Il presidente di Federtec, Fausto Villa, lo scorso 3 aprile ci ha concesso una lunga intervista che è servita ad analizzare il difficilissimo momento dell’industria italiana, stretta tra i rischi della pandemia e la necessità di pensare a una ripartenza che, in questi, giorni appare frammentata e, in molti casi, priva del necessario coordinamento.

La scorsa settimana vi abbiamo proposto la prima parte della chiacchierata con Fausto Villa. Ecco la seconda e ultima parte, in cui parliamo, inevitabilmente, anche di futuro e possibili opportunità.

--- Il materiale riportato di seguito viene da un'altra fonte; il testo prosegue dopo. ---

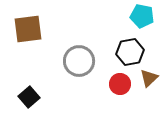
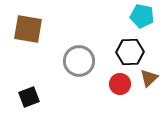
brown square: rotated 16 degrees clockwise
black hexagon: rotated 8 degrees clockwise
black square: rotated 20 degrees clockwise
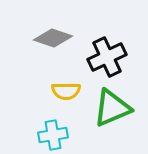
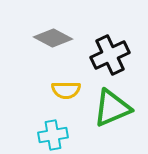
gray diamond: rotated 9 degrees clockwise
black cross: moved 3 px right, 2 px up
yellow semicircle: moved 1 px up
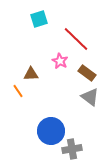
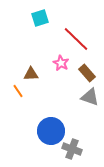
cyan square: moved 1 px right, 1 px up
pink star: moved 1 px right, 2 px down
brown rectangle: rotated 12 degrees clockwise
gray triangle: rotated 18 degrees counterclockwise
gray cross: rotated 30 degrees clockwise
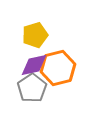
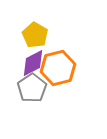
yellow pentagon: rotated 25 degrees counterclockwise
purple diamond: moved 1 px left, 2 px up; rotated 16 degrees counterclockwise
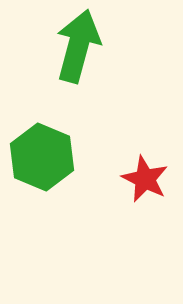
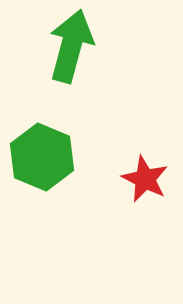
green arrow: moved 7 px left
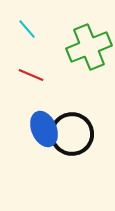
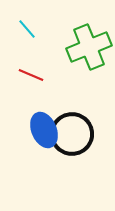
blue ellipse: moved 1 px down
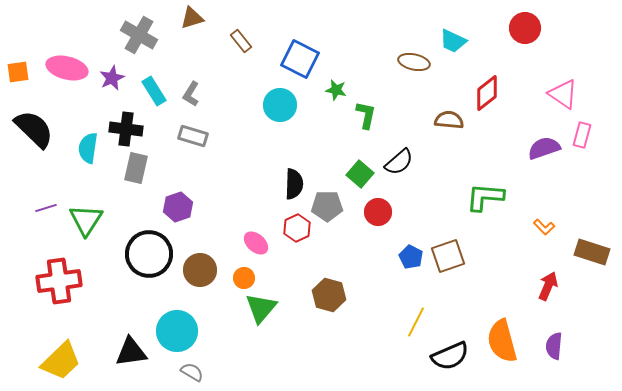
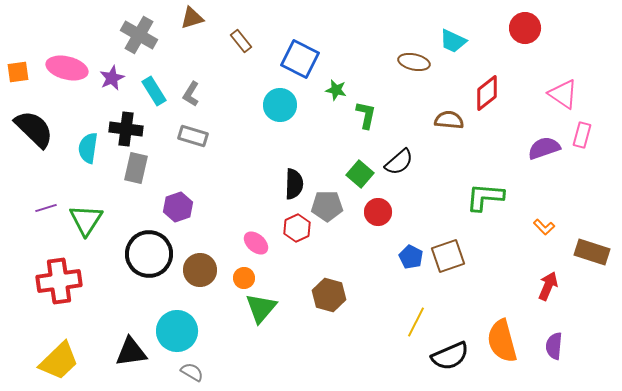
yellow trapezoid at (61, 361): moved 2 px left
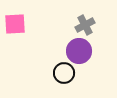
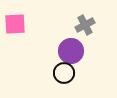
purple circle: moved 8 px left
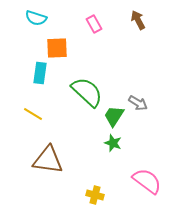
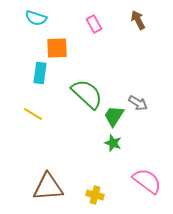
green semicircle: moved 2 px down
brown triangle: moved 27 px down; rotated 12 degrees counterclockwise
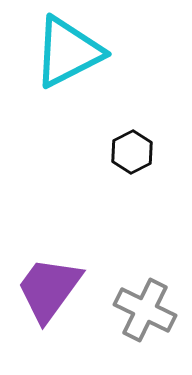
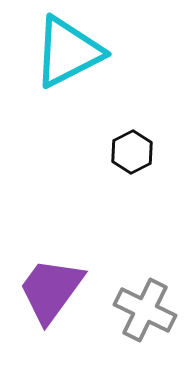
purple trapezoid: moved 2 px right, 1 px down
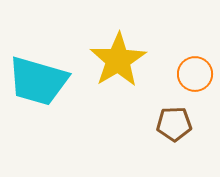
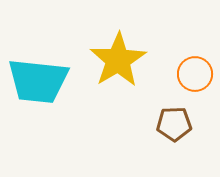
cyan trapezoid: rotated 10 degrees counterclockwise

Col presidente di Federtec ripartiamo dalla questione degli operatori di produzione

Fatta salva la volontà delle aziende di garantire la massima sicurezza si poneva la questione dei dispositivi di protezione. È stato un freno importante alla possibilità di continuare la produzione, previo il rispetto di certe condizioni?

Le aziende più strutturate si sono organizzate per tempo, con l’obiettivo di garantire l’incolumità degli operatori; purtroppo, le piccole aziende sono state più penalizzate e molte di queste hanno dovuto chiudere. Voglio precisare che il governo non ha fatto pervenire perfino a moltissimi operatori sanitari che stanno sul fronte, e rischiano la propria vita, quanto dovuto per evitare il contagio.

fausto villa
Fausto Villa, presidente di Federtec

Avendo un’origine sanitaria, quella attuale è una crisi certamente diversa rispetto a quella del 2008. Ci sono però, a suo parere, elementi comuni? E l’esperienza che la maggior parte degli imprenditori e dei manager hanno vissuto allora può aiutare ad affrontare il momento attuale?

Questa è una crisi senza precedenti che ha, oltre a quelle economiche, anche implicazioni sociali e morali. Non dimentichiamo che le economie italiana e internazionale erano già prima in lieve flessione.

La crisi del 2008 era stata definita epocale perché era dovuta al rallentamento e alla saturazione dei mercati tradizionalmente ricchi. Dunque, niente a che vedere con quella che il mondo sta vivendo attualmente, se non negli aspetti legati al calo di fatturato.

Con caparbietà, coraggio e capacità di risolvere i problemi, gli imprenditori italiani sapranno reagire e rilanciare il nostro tessuto industriale. È chiaro però che tutte le istituzioni coinvolte – a partire da un’Europa unita che sembra non esserci – devono trovare una sinergia per definire una linea chiara e condivisa su come procedere per salvaguardare e aiutare le aziende.

Ripensare il processo produttivo secondo logiche di digitalizzazione potrà attenuare gli effetti negativi del lockdown? E una distribuzione più razionale delle risorse umane potrà aiutare a riprendere la produzione in sicurezza?

Il mondo è in continuo cambiamento. Essere aperti al cambiamento e all’innovazione non è una scelta ma una necessità. La trasformazione digitale è un cambiamento culturale ancor prima che tecnologico, fondamentale quindi anche per tutti noi è la disponibilità mentale a ripensare comportamenti e abitudini consolidati nel tempo.

Ci troviamo nel pieno dell’era digitale: IoT, big data, intelligenza artificiale, robotica collaborativa, nuove specializzazioni e una nuova ricollocazione degli operatori aziendali potranno essere garanzia di continuità di produzione e sicurezza.

presidente di Federtec
La collettiva Federtec ad Agritechnica 2019

L’Italia, nell’ambito della trasmissione di potenza, è un attore di primissimo piano a livello globale. Teme che quanto sta succedendo possa ridimensionarne il ruolo, una volta terminata la fase acuta dell’emergenza sanitaria?

Dopo la guerra c’è la ricostruzione. L’elevatissimo numero di vittime che questa pandemia sta generando merita assoluto rispetto ma, quando tutto questo finirà, sono convinto che l’Italia saprà reagire. E il settore della trasmissione di potenza – linfa vitale dell’economia italiana e internazionale, con le nostre aziende che esportano quasi il 70 percento della produzione – non farà eccezione.